If a record holds a picture, leave the picture out and copy everything else exactly.

→ **PROVIDED MATERIAL**:
= = = = = = =

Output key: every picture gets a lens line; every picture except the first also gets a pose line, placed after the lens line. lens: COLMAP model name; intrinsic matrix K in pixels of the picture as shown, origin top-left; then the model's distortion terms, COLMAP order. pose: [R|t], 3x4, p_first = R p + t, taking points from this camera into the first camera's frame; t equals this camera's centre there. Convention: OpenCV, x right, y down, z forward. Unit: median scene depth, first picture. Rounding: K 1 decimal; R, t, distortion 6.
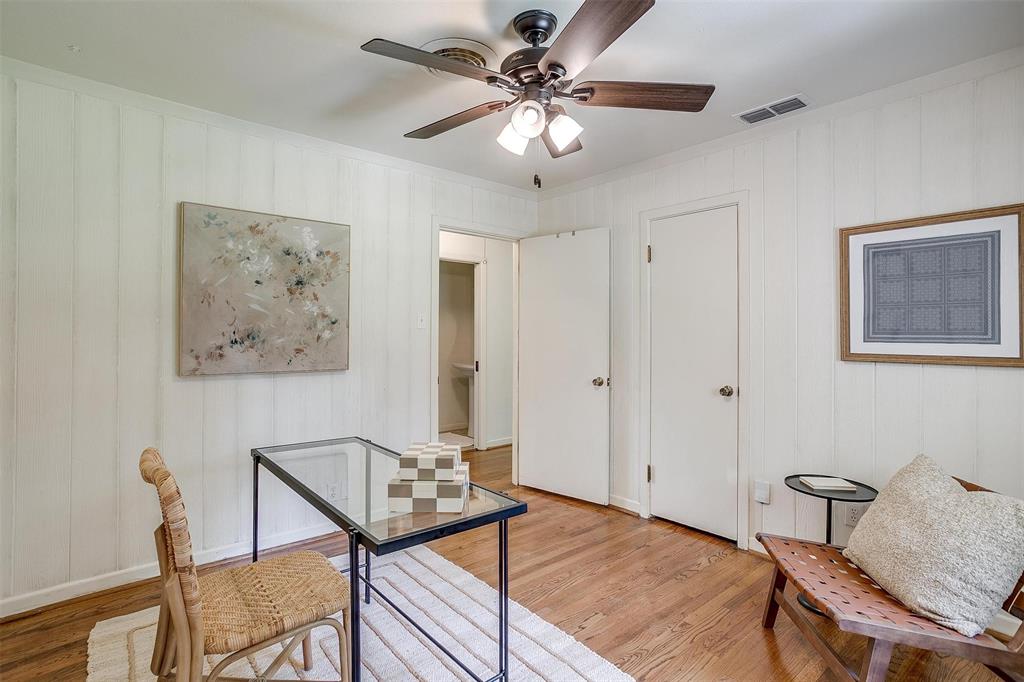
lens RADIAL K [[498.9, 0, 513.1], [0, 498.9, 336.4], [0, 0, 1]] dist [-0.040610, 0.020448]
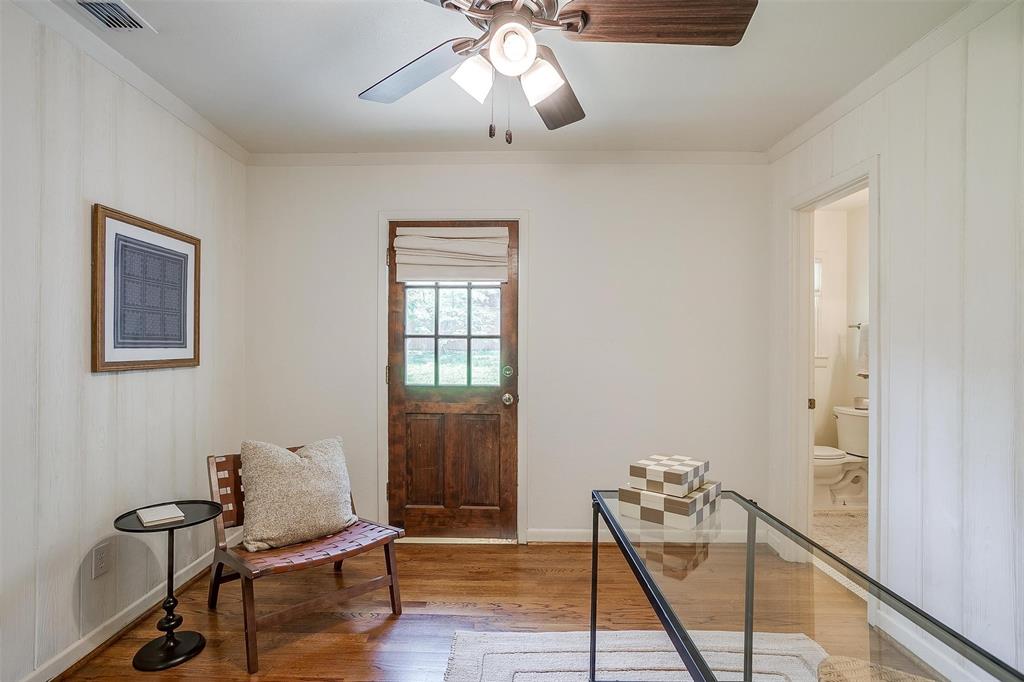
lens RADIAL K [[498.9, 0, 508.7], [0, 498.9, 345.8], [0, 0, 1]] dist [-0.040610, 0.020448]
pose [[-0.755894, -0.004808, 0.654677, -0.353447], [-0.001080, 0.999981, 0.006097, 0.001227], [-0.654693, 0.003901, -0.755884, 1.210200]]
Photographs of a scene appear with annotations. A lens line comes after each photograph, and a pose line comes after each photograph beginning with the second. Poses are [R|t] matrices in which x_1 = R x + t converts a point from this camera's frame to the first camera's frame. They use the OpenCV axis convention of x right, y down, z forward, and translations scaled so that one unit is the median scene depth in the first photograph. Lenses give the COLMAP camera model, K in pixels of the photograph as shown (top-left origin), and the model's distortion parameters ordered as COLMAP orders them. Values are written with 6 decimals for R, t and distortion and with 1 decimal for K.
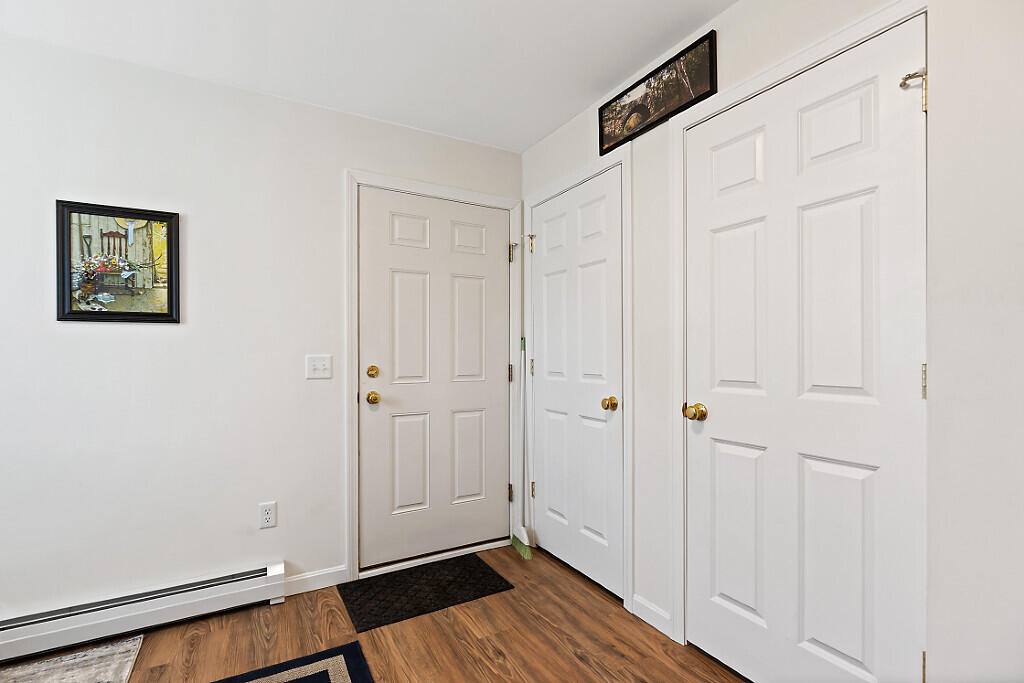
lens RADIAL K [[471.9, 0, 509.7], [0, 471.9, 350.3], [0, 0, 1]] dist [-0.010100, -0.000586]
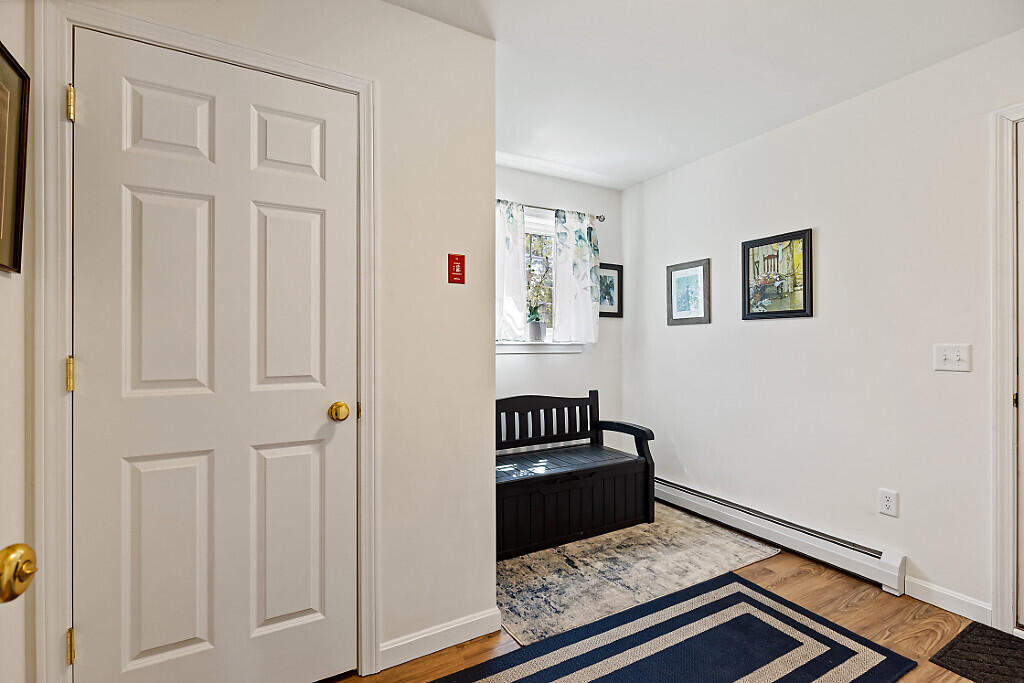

= = = = = = =

→ **YOUR SOLUTION**:
Output key: every picture gets a lens line; every picture except the first also gets a pose line, placed after the lens line. lens: COLMAP model name; intrinsic matrix K in pixels of the picture as shown, origin top-left; then the model's distortion terms, COLMAP order. pose: [R|t], 3x4, p_first = R p + t, taking points from this camera into the first camera's frame; t equals this camera's centre there. Convention: OpenCV, x right, y down, z forward. Unit: median scene depth, first picture. Rounding: K 1 decimal; R, t, distortion 6.
lens RADIAL K [[498.9, 0, 513.1], [0, 498.9, 336.4], [0, 0, 1]] dist [-0.040610, 0.020448]
lens RADIAL K [[498.9, 0, 508.7], [0, 498.9, 345.8], [0, 0, 1]] dist [-0.040610, 0.020448]
pose [[-0.755894, -0.004808, 0.654677, -0.353447], [-0.001080, 0.999981, 0.006097, 0.001227], [-0.654693, 0.003901, -0.755884, 1.210200]]
Photographs of a scene appear with annotations. A lens line comes after each photograph, and a pose line comes after each photograph beginning with the second. Poses are [R|t] matrices in which x_1 = R x + t converts a point from this camera's frame to the first camera's frame. They use the OpenCV axis convention of x right, y down, z forward, and translations scaled so that one unit is the median scene depth in the first photograph. Lenses give the COLMAP camera model, K in pixels of the photograph as shown (top-left origin), and the model's distortion parameters ordered as COLMAP orders them. Values are written with 6 decimals for R, t and distortion and with 1 decimal for K.
lens RADIAL K [[471.9, 0, 509.7], [0, 471.9, 350.3], [0, 0, 1]] dist [-0.010100, -0.000586]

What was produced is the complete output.